WHAT YOU HAVE TO DO>
Rewrite the instructions in all of the items below, replacing "legible" with "readable" and keeping everything else the same. Leave the pictures out of your answer.

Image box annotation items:
-- -- --

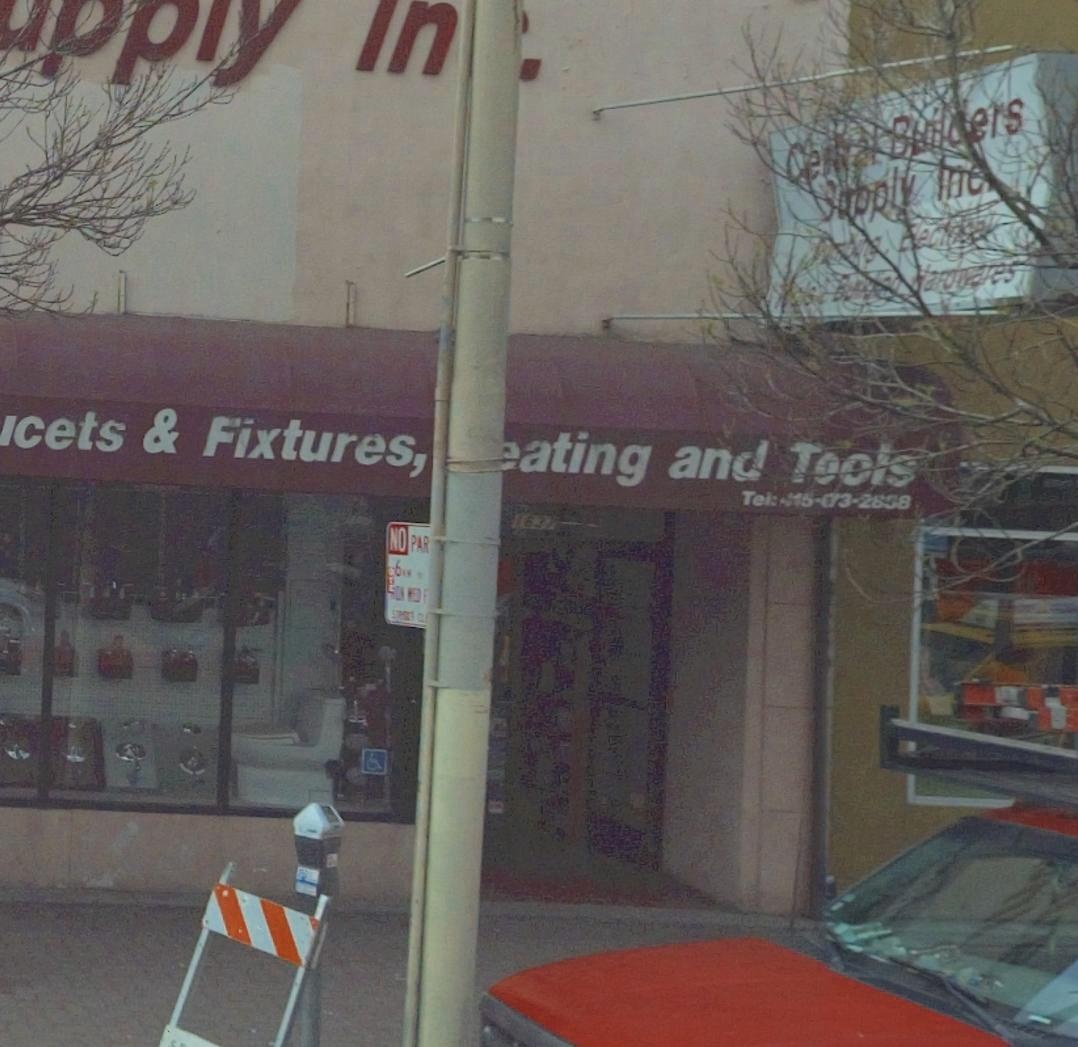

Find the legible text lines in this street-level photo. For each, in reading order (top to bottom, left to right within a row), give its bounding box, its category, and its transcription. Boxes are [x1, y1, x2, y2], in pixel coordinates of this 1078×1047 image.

[383, 0, 462, 82] BusinessName: n
[9, 403, 774, 492] None: cets & Fixtures, **ating an*
[738, 488, 773, 510] None: Tel
[511, 512, 560, 532] StreetNumber: 1637
[387, 524, 426, 556] None: NO PA
[391, 557, 405, 580] None: 6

-- -- --

SOLUTION BELOW>
Find the readable text lines in this street-level photo. For each, in reading order (top to bottom, left to right within a row), give its bounding box, its category, and its transcription. Boxes are [x1, y1, x2, y2], in pixel coordinates of this 1078×1047 image.

[383, 0, 462, 82] BusinessName: n
[9, 403, 774, 492] None: cets & Fixtures, **ating an*
[738, 488, 773, 510] None: Tel
[511, 512, 560, 532] StreetNumber: 1637
[387, 524, 426, 556] None: NO PA
[391, 557, 405, 580] None: 6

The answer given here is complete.